Arduino : Datasheet and facts of programming

I bought up a new Arduino board and have successfully installed the software and connectivity in/with my system.

But I feel that we should understand Arduino datasheet very well - like it's memory organization, timers, ports etc - is there any documentation for same? As a beginner what are the things I should do know to do development work?

448 pages http://www.atmel.com/Images/doc8161.pdf

Search port manipulation also.

Pretty awesome description of how the timers work: http://maxembedded.com/category/microcontrollers-2/atmel-avr/avr-timers-atmel-avr/

Fuse calculator, needed if you're programming bare chips: http://www.engbedded.com/fusecalc/

Thanks a lot for the link. Actually I was thinking that the micro-controller name is Arduino like what we have like 8051 or PIC16F870 etc. The link mentioned in the reply threads talks about ATmega48PA/88PA/168PA/328P AVR micro-controller.

Can anyone please confirm my queries:

Is it that Arduino belongs to Atmel family? How do I know the actual micro-controller type of the one that I bought? So why do we generally say that I am programming with Arduino if we have ATmega48PA/88PA/168PA/328P AVR (and more variants whose memory structures are different?) i.e. the architecture would differ?

No, Arduino doesn't belong to Atmel, it uses Atmel micro-controllers

all is explained here : http://arduino.cc/

If you want to know which controller is on your board, 2 solutions at least :

  • read what is written on your controller
  • have a look here http://arduino.cc/en/Main/Products if you click on a product, it will open a page on which you'll see which controller is used.

One of the big advantages of the Arduino development environment and runtime library is that it enables you to get started in microcontroller development without needing to know the details about the underlying microcontroller hardware. Of course there is nothing stopping you from learning how it works in more detail, but the Arduino project does not aim to do that so you rely on tutorials and articles that experienced users have produced, and the information supplied by the microcontroller manufacturers. By the time you are working at that low level, you should also consider the alternative development environments and runtime libraries available to you. Arduino's big strength is that it is designed to be suitable for novices to use, but that is IMO also its biggest weakness.
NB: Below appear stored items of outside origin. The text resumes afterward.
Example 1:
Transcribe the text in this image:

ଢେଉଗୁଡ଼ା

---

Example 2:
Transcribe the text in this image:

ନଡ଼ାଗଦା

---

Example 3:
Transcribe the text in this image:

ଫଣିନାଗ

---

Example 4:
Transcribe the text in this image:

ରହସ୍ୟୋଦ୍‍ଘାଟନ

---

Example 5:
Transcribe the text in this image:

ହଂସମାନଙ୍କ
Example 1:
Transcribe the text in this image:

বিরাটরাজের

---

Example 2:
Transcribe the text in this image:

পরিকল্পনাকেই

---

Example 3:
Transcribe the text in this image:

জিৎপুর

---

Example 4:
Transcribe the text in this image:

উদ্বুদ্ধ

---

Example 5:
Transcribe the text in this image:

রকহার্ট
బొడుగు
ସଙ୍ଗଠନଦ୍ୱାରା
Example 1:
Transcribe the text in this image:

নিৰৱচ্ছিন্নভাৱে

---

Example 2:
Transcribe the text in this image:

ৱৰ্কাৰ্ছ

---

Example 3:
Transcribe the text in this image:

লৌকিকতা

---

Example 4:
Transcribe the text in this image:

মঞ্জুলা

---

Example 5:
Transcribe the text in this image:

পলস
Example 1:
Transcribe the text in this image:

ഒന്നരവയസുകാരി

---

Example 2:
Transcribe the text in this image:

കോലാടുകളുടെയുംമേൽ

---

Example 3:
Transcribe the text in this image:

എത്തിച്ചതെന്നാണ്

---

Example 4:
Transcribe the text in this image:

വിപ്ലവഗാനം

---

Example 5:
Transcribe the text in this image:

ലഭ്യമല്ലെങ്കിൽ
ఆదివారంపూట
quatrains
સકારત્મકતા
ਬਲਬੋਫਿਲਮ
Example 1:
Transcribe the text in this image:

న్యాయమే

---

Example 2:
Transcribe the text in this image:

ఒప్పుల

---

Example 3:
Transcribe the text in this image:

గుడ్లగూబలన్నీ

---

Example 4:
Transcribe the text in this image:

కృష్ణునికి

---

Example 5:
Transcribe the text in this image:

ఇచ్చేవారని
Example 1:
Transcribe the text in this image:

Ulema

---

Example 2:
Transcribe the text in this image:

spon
Thanks but please clarify me one more information - generally I have worked with 8051 and PIC development board so I state that I have worked with 8051 and PIC micro-controllers. But this does not seems to be the same case for Arduino.

The Arduino board that I am using is - http://arduino.cc/en/Main/ArduinoBoardUno which states that "The Arduino Uno is a microcontroller board based on the ATmega328" - so I am actually learning Atmel ATmega328 micro-controller. Then why again the main page states - "The microcontroller on the board is programmed using the Arduino programming language (based on Wiring) and the Arduino development environment (based on Processing)" Isn't it the language specific to ATmega328 micro-controller?

My confusion is that why we have its name as Arduino when the processor itself is not named as Arduino - is same regards to other micro-controller boards that I have worked is as mentioned above. As I understand that Arduino is a product using Atmel micro-controllers and build in circuits but its programming language is that for Atmel micro-controllers.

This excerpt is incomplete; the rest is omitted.